- Countdown to Final Crisis #17 of 52 (backwards), by Paul Dini, Justin Gray, Jimmy Palmiotti, Keith Giffen & Ron Lim (DC)
- Countdown to Mystery #4 of 8, by Matthew Sturges & Stephen Jorge Segovia, and Steve Gerber, Justiniano & Walden Wong (DC)
- Metal Men #5 of 8, by Duncan Rouleau (DC)
- Annihilation Conquest #3 of 6, by Dan Abnett, Andy Lanning, Tom Raney & Scott Hanna (Marvel)
- Powers: Secret Identity TPB vol 11, by Brian Michael Bendis & Michael Avon Oeming (Marvel/Icon)
- The End League #1, by Rick Remender, Mat Broome & Sean Parsons (Dark Horse)
- Lobster Johnson: The Iron Prometheus #5 of 5, by Mike Mignola & Jason Armstrong (Dark Horse)

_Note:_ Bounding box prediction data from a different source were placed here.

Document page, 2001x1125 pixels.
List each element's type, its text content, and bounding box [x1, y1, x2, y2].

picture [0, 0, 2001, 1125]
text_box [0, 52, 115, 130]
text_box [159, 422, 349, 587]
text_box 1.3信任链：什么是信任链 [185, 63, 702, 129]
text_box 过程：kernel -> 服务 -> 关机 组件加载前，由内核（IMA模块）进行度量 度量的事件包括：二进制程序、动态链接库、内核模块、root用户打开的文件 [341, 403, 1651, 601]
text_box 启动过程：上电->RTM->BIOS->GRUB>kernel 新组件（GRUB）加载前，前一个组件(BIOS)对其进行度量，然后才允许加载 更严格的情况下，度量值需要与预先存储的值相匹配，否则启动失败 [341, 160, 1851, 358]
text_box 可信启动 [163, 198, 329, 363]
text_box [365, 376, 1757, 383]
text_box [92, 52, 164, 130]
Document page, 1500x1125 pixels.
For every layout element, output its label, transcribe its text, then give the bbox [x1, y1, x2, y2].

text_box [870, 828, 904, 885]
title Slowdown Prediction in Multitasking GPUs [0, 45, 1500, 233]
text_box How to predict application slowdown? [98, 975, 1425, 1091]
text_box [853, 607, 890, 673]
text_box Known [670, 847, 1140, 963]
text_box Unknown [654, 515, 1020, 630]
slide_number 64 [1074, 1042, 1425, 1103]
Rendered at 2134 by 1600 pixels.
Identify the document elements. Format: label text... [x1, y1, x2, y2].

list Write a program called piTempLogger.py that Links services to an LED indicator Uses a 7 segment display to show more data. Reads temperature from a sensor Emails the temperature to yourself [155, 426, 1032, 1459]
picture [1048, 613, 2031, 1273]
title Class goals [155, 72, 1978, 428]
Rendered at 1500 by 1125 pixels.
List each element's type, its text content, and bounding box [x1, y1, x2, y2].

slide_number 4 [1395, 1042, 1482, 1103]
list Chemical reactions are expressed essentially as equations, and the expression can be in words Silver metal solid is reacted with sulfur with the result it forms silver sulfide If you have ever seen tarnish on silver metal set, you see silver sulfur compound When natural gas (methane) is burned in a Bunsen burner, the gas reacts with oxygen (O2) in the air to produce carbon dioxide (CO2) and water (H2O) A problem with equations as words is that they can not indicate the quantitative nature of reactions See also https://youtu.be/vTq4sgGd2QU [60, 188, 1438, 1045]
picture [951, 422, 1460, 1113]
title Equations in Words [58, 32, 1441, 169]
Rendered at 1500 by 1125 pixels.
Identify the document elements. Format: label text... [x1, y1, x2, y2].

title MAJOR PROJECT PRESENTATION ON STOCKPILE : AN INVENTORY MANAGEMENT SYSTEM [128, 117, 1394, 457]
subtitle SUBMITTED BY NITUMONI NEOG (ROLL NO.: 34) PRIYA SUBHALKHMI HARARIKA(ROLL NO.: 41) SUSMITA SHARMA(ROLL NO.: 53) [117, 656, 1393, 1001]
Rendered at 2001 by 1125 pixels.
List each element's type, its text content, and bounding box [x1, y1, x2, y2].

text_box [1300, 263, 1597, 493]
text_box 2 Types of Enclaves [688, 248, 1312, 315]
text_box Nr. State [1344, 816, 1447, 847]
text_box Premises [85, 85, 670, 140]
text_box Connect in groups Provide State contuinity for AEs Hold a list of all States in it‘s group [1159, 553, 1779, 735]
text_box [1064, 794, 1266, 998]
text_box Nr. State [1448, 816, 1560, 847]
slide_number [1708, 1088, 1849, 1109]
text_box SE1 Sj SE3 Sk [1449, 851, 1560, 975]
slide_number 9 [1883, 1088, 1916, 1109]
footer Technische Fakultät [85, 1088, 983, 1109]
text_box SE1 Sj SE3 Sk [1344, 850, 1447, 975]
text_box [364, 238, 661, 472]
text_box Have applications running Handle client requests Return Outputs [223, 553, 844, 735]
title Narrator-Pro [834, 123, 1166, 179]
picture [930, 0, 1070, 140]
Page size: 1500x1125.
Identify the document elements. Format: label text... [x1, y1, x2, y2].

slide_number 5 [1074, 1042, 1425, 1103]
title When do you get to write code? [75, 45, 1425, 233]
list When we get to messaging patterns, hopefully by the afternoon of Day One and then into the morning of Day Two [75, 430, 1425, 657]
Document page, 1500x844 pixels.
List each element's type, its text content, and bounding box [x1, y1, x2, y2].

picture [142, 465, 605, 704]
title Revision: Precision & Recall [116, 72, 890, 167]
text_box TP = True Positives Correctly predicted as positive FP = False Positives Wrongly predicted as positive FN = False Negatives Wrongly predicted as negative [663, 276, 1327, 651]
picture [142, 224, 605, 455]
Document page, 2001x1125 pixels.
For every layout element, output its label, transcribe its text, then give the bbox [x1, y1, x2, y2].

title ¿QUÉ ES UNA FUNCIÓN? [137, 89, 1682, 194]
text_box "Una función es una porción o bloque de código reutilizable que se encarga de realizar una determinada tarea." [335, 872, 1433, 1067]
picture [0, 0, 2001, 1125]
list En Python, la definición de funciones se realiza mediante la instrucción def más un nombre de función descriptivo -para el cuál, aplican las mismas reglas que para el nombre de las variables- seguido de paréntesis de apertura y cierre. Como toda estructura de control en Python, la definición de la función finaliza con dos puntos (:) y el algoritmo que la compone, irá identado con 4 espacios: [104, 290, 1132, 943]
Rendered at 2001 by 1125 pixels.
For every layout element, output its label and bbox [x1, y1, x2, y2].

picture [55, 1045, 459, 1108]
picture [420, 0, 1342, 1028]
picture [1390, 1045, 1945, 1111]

The premise of The End League is that in 1962 a catastrophe devastated the Earth, but also bestowed super-powers upon 1 in 1000 people. But unlike in ordinary comic books, very few people felt driven to use their abilities altruistically, rather they used them for personal wealth and power, effectively becoming super-villains. 45 years later, the wars among these villains have turned the world into armed camps where shelter and food are the most prized possessions. The miraculous Astonishman was the superhero who was tricked into causing the catastrophe, and he’s devoted his life since then to assembling heroes to restore order and justice to the world. And the heroes are losing, badly. This series may well be the final story of these heroes, The End League.
Writer Rick Remender – whose name I’ve heard, but I don’t think I’ve ever read anything he’s written – masterminds this series, which I guess is an ongoing one, although how long such a grim premise can be milked I don’t know. His script is appropriately downbeat, narrated by Astonishman, who is depressed and fatalistic, and who blames himself for everything that’s happened. I’m a little less impressed with the cast of heroes, who are archetypes based on heroes from various eras of superhero comics history, and honestly I get a little tired of the same old archetypes being used for these independent stories. Still, other than Astonishman there’s not enough characterization here to draw any conclusions, so there’s plenty of space for it to end up with fleshed-out characters rather than archetypes. (Ultimately this was a big part of what made Alan Moore’s Watchmen successful: Although loosely based on the Charlton Comics heroes, the characters were all individual and not archetypal.)
The art by Mat Broome and Sean Parsons is similarly dark, evocative of Jae Lee’s art on the Sentry series of a decade or so ago at Marvel, with intricate colors by Wendy Broome adding to the gloomy atmosphere, It’s perfectly appropriate for the story at hand, and in particular Broome seems to have the artistic fundamentals to make the book look right – he’s not some warmed-over Image Comics artist, the likes of which would make this book look really silly.
The 90s and 2000s have seen a few different books trying to tell “the last superhero story”. Remender says The End League is inspired by The Lord of the Rings and The Dark Knight Returns. The exact flip side of The End League is Bill Willingham’s Pantheon, about what happens after the good guys win. It was pretty good, and also supported by fine artwork (and can now be downloaded for free). I don’t think anyone’s yet told the definitive story of this sort, probably because once the superhero cat is out of the bag it’s pretty hard to put it back in. As Dr. Manhattan said in Watchmen, “Nothing ever ends.”
By that light, The End League might be a story with only one possible conclusion. Remender’s task is to either make the conclusion satisfying, or to find some other way to thread this particular needle. It’s a daunting challenge, to be sure. This first issue is all set-up, with a single mission which goes (of course) horribly wrong, ending on a cliffhanger. To really work, I think the book’s going to have the break out of the routine of a group of heroes underground against overwhelming oppressive forces (since we’ve all read that story many times before) and do something unexpected.
I’ll be back next month to see what direction the book’s headed in.